What is needed is a verbatim copy of the data, minus the pictures.

SOURCE DATA Block Start

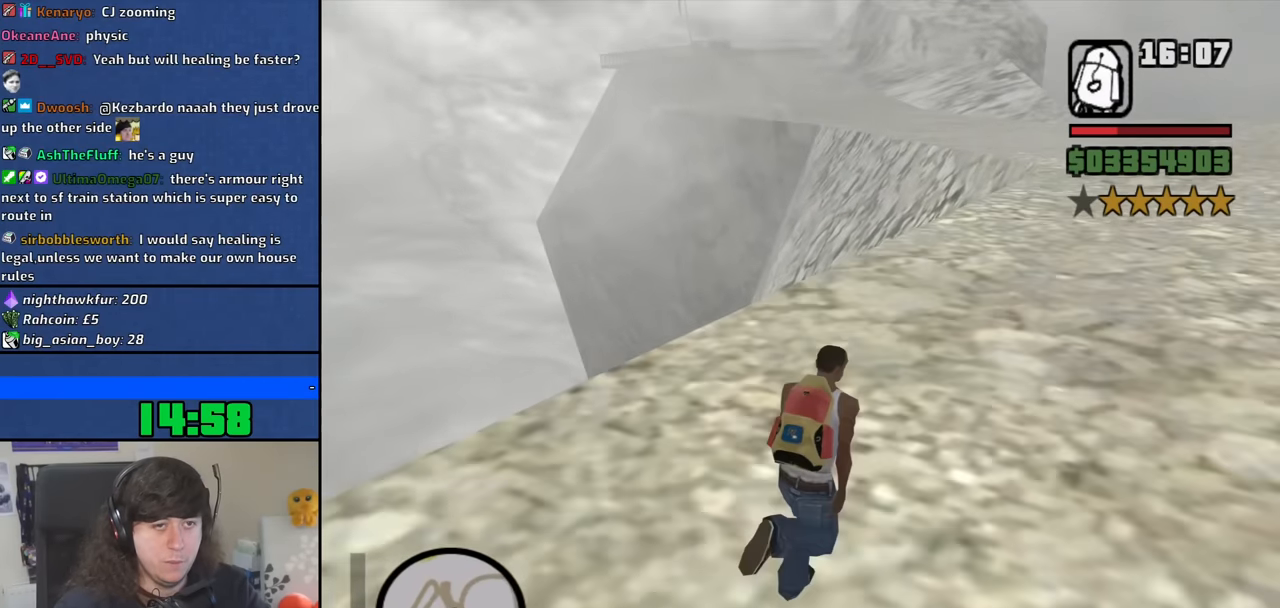
{"keys": ["w"], "mouse": [], "events": [[133, "space", "down"], [217, "space", "up"], [317, "d", "up"], [367, "space", "down"], [417, "space", "up"]]}
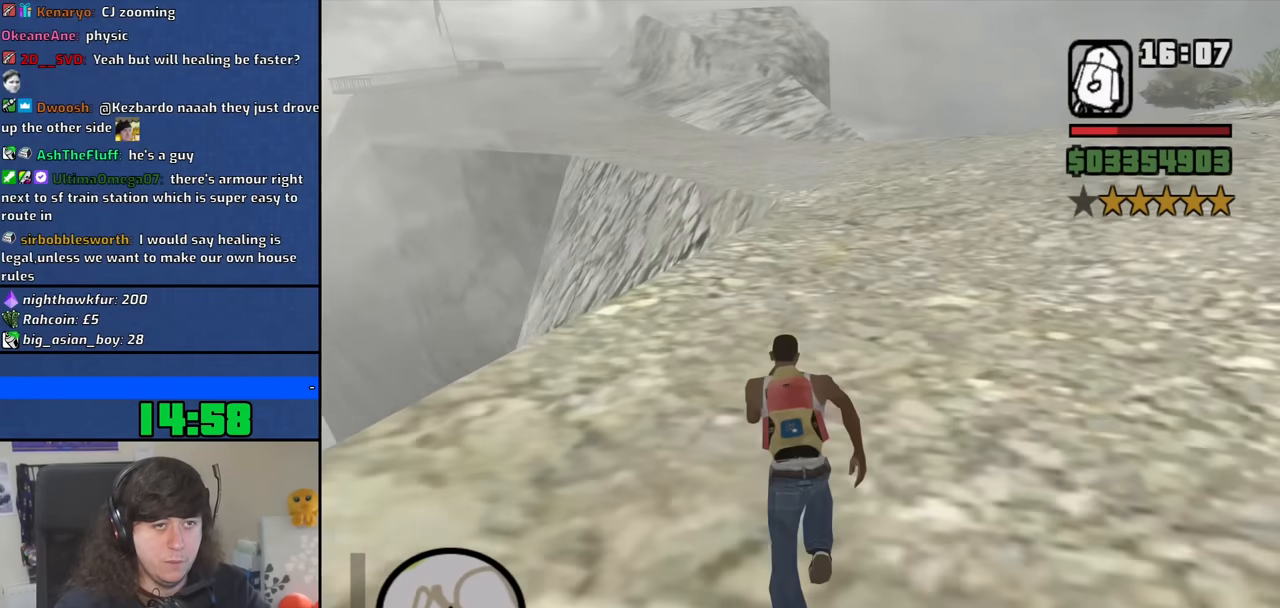
{"keys": ["space", "w"], "mouse": [], "events": [[50, "space", "down"], [150, "space", "up"], [283, "space", "down"], [383, "space", "up"], [467, "space", "down"]]}
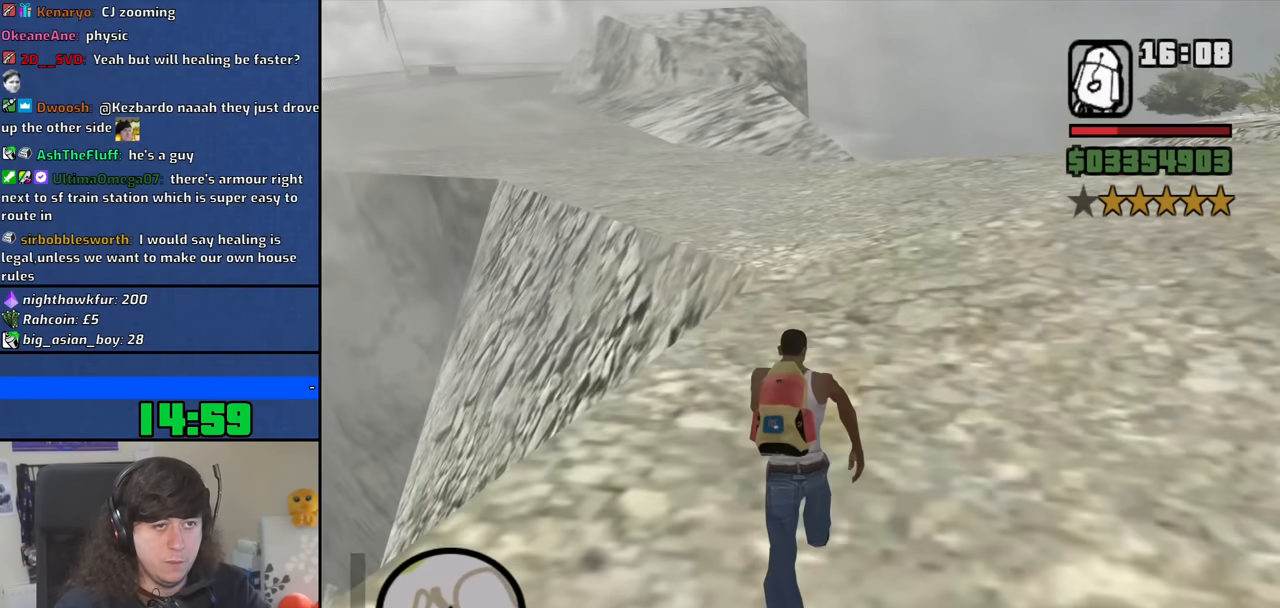
{"keys": ["w"], "mouse": [], "events": [[67, "space", "up"], [217, "space", "down"], [300, "space", "up"]]}
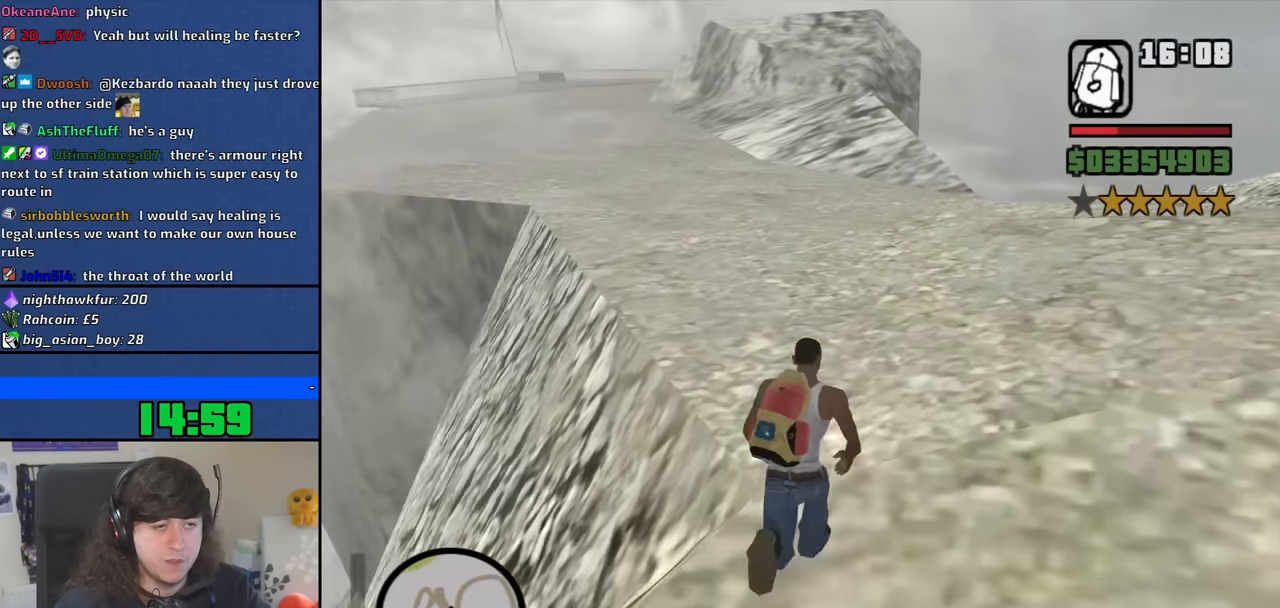
{"keys": ["w"], "mouse": [], "events": [[183, "space", "down"], [267, "space", "up"], [417, "space", "down"], [450, "space", "up"]]}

SOURCE DATA Block End

**ANSWER AREA:**
{"keys": ["w"], "mouse": [], "events": [[133, "space", "down"], [217, "space", "up"], [317, "d", "up"], [367, "space", "down"], [417, "space", "up"]]}
{"keys": ["space", "w"], "mouse": [], "events": [[50, "space", "down"], [150, "space", "up"], [283, "space", "down"], [383, "space", "up"], [467, "space", "down"]]}
{"keys": ["w"], "mouse": [], "events": [[67, "space", "up"], [217, "space", "down"], [300, "space", "up"]]}
{"keys": ["w"], "mouse": [], "events": [[183, "space", "down"], [267, "space", "up"], [417, "space", "down"], [450, "space", "up"]]}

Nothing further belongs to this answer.